Can you copy the lines from the first one through the line with "scientific name: Phytolacca americana", switching "common name" to "vernacular name" and keeping everything else the same?

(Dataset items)
● ● ● ● ● ● ●
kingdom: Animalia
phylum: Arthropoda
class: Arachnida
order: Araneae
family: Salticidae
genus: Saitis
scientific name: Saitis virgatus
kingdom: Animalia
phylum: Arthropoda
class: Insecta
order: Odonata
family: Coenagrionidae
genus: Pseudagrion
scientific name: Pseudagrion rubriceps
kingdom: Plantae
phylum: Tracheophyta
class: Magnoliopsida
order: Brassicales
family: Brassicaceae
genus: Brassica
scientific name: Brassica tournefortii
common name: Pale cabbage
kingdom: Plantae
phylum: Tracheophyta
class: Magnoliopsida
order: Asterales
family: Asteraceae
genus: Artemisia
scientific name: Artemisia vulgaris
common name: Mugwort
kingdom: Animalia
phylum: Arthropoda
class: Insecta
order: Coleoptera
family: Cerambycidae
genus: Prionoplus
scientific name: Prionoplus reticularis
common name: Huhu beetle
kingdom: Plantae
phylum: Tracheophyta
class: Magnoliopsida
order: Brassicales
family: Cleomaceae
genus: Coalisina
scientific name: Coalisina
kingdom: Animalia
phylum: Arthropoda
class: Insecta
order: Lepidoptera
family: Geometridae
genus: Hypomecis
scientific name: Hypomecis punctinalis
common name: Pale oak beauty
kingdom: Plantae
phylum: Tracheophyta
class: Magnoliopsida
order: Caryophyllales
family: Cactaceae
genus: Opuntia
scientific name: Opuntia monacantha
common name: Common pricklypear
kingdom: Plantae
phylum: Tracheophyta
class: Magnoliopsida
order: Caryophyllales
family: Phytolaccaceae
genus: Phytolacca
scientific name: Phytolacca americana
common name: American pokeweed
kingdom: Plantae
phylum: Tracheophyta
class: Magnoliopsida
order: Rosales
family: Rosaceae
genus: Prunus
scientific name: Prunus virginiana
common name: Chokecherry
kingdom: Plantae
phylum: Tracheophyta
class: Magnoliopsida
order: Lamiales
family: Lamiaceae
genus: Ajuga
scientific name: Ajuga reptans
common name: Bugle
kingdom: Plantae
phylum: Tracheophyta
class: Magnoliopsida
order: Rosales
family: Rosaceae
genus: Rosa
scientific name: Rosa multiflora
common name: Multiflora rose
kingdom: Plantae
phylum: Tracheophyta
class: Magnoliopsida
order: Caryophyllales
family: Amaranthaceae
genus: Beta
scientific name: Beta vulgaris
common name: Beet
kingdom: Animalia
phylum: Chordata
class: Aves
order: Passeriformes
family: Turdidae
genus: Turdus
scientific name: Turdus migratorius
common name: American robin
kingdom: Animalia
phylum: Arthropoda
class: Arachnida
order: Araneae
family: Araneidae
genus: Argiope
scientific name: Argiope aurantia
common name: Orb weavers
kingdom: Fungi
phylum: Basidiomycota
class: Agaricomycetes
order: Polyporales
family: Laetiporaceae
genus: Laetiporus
● ● ● ● ● ● ●
WRITTEN REPLY:
kingdom: Animalia
phylum: Arthropoda
class: Arachnida
order: Araneae
family: Salticidae
genus: Saitis
scientific name: Saitis virgatus
kingdom: Animalia
phylum: Arthropoda
class: Insecta
order: Odonata
family: Coenagrionidae
genus: Pseudagrion
scientific name: Pseudagrion rubriceps
kingdom: Plantae
phylum: Tracheophyta
class: Magnoliopsida
order: Brassicales
family: Brassicaceae
genus: Brassica
scientific name: Brassica tournefortii
vernacular name: Pale cabbage
kingdom: Plantae
phylum: Tracheophyta
class: Magnoliopsida
order: Asterales
family: Asteraceae
genus: Artemisia
scientific name: Artemisia vulgaris
vernacular name: Mugwort
kingdom: Animalia
phylum: Arthropoda
class: Insecta
order: Coleoptera
family: Cerambycidae
genus: Prionoplus
scientific name: Prionoplus reticularis
vernacular name: Huhu beetle
kingdom: Plantae
phylum: Tracheophyta
class: Magnoliopsida
order: Brassicales
family: Cleomaceae
genus: Coalisina
scientific name: Coalisina
kingdom: Animalia
phylum: Arthropoda
class: Insecta
order: Lepidoptera
family: Geometridae
genus: Hypomecis
scientific name: Hypomecis punctinalis
vernacular name: Pale oak beauty
kingdom: Plantae
phylum: Tracheophyta
class: Magnoliopsida
order: Caryophyllales
family: Cactaceae
genus: Opuntia
scientific name: Opuntia monacantha
vernacular name: Common pricklypear
kingdom: Plantae
phylum: Tracheophyta
class: Magnoliopsida
order: Caryophyllales
family: Phytolaccaceae
genus: Phytolacca
scientific name: Phytolacca americana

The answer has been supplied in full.